Skip to content
4 min read

Linux for Backend Engineers

Why Linux Skills Matter

Over 90% of production servers run Linux. Backend and infrastructure roles expect you to navigate the filesystem, debug services, analyze logs, manage processes, and write shell scripts — all from the command line. Mastering Linux fundamentals is non-negotiable for any serious backend engineer.


File System Hierarchy

Text Only
/
├── bin/     → Essential user binaries (ls, cp, mv)
├── etc/     → Configuration files (nginx.conf, hosts, passwd)
├── var/     → Variable data (logs, spool, cache)
│   └── log/ → System and application logs
├── home/    → User home directories
├── opt/     → Optional/third-party software
├── tmp/     → Temporary files (cleared on reboot)
├── usr/     → User programs and libraries
├── proc/    → Virtual filesystem for process/kernel info
└── dev/     → Device files (disks, terminals)

§ §

Problem 1: According to the passage on Linux for backend engineers, what share of production servers run Linux?

§ §

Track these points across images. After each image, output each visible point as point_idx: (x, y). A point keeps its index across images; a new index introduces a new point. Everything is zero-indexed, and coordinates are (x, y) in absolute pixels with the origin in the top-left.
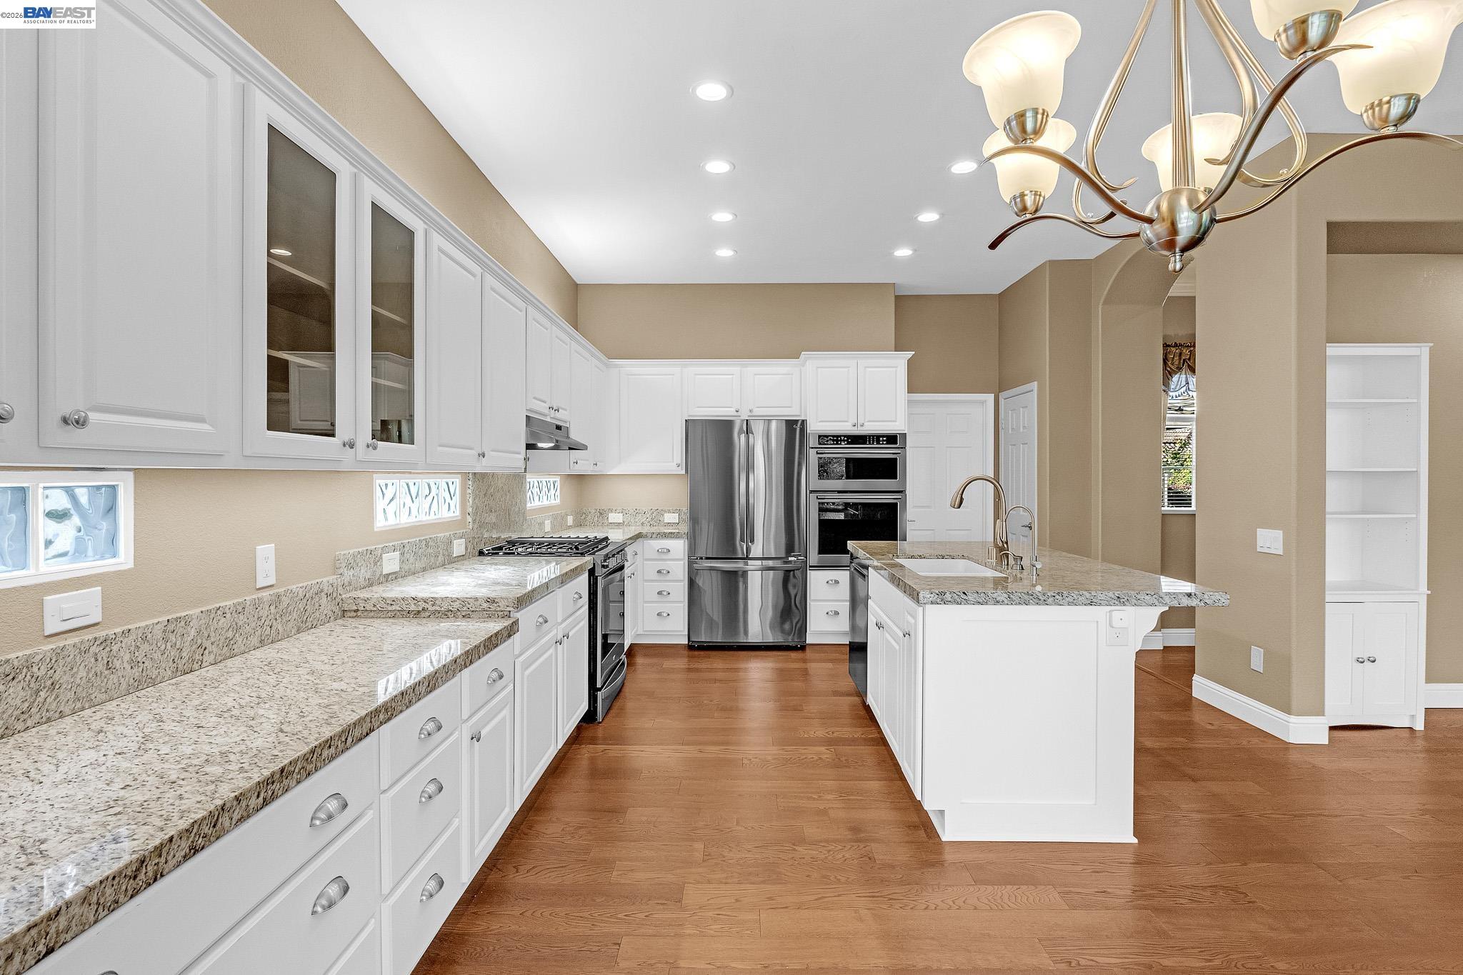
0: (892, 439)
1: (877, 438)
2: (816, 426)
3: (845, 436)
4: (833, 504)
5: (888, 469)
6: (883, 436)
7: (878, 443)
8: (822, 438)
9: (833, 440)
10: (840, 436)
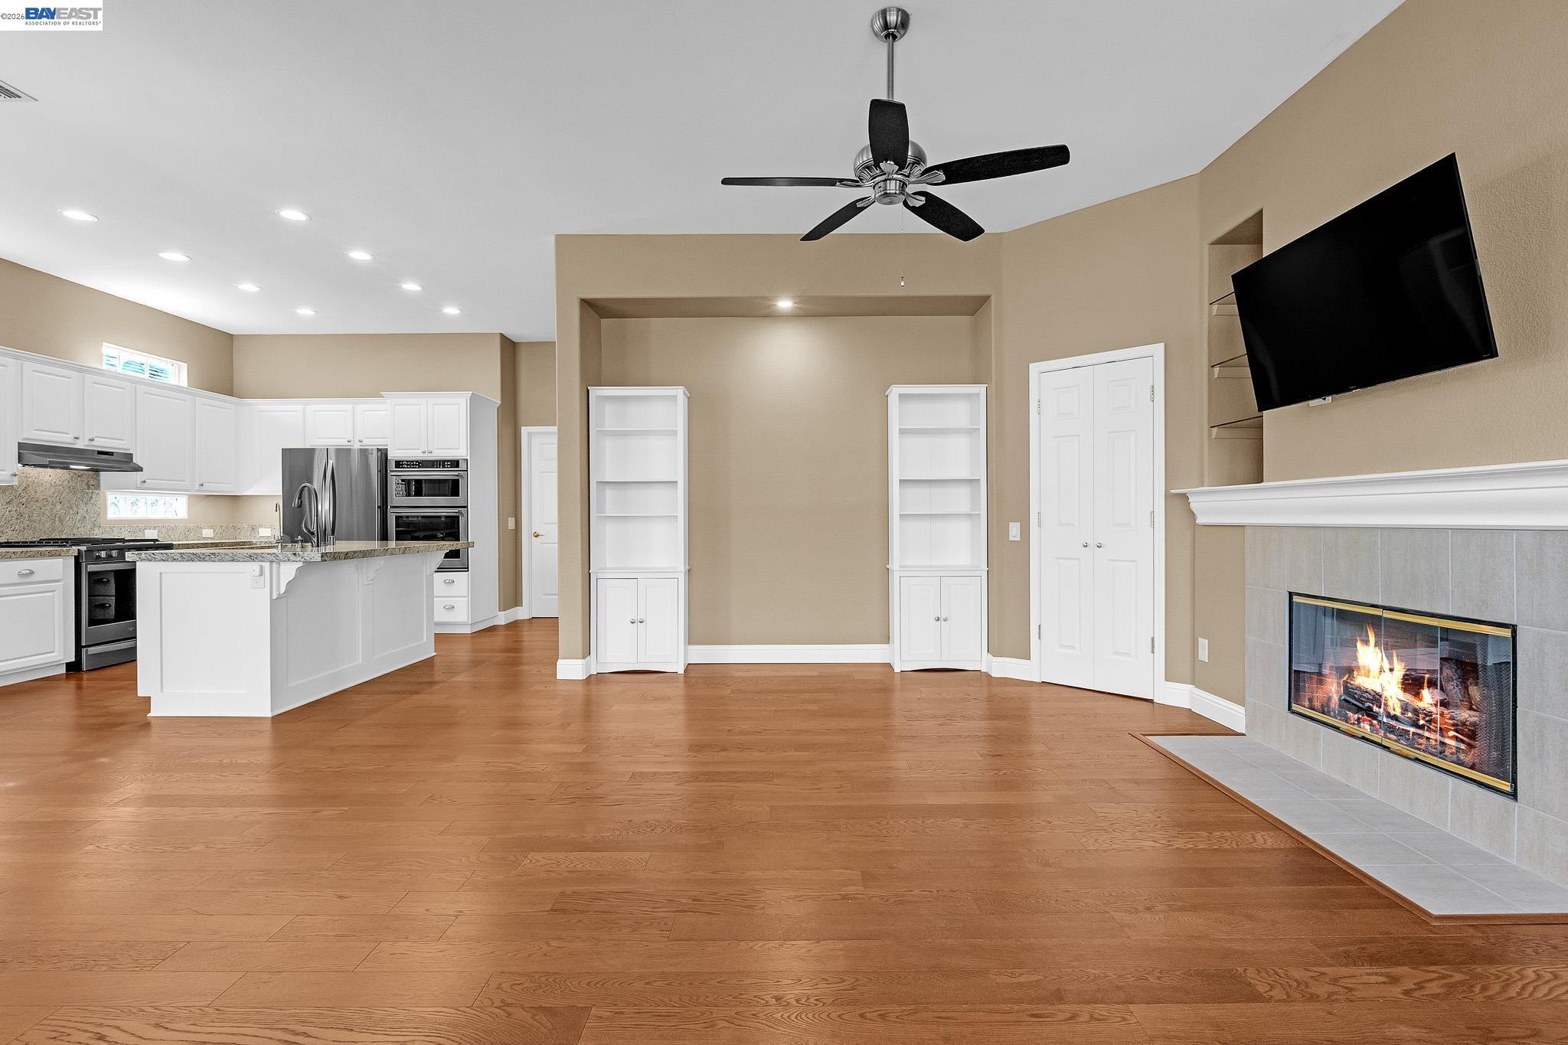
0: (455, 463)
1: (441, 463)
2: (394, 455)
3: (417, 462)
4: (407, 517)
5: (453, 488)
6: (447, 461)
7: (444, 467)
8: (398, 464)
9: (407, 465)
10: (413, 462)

§ §

Problem 2: Rewrite the whole listing with every "images" replaced by "frames", keeping everything else unchanged and leaving out the pictures.

Task solution 1: Over 90%.

Task solution 2:
Track these points across frames. After each image, output each visible point as point_idx: (x, y). A point keeps its index across frames; a new index introduces a new point. Everything is zero-indexed, and coordinates are (x, y) in absolute pixels with the origin in the top-left.
0: (892, 439)
1: (877, 438)
2: (816, 426)
3: (845, 436)
4: (833, 504)
5: (888, 469)
6: (883, 436)
7: (878, 443)
8: (822, 438)
9: (833, 440)
10: (840, 436)
0: (455, 463)
1: (441, 463)
2: (394, 455)
3: (417, 462)
4: (407, 517)
5: (453, 488)
6: (447, 461)
7: (444, 467)
8: (398, 464)
9: (407, 465)
10: (413, 462)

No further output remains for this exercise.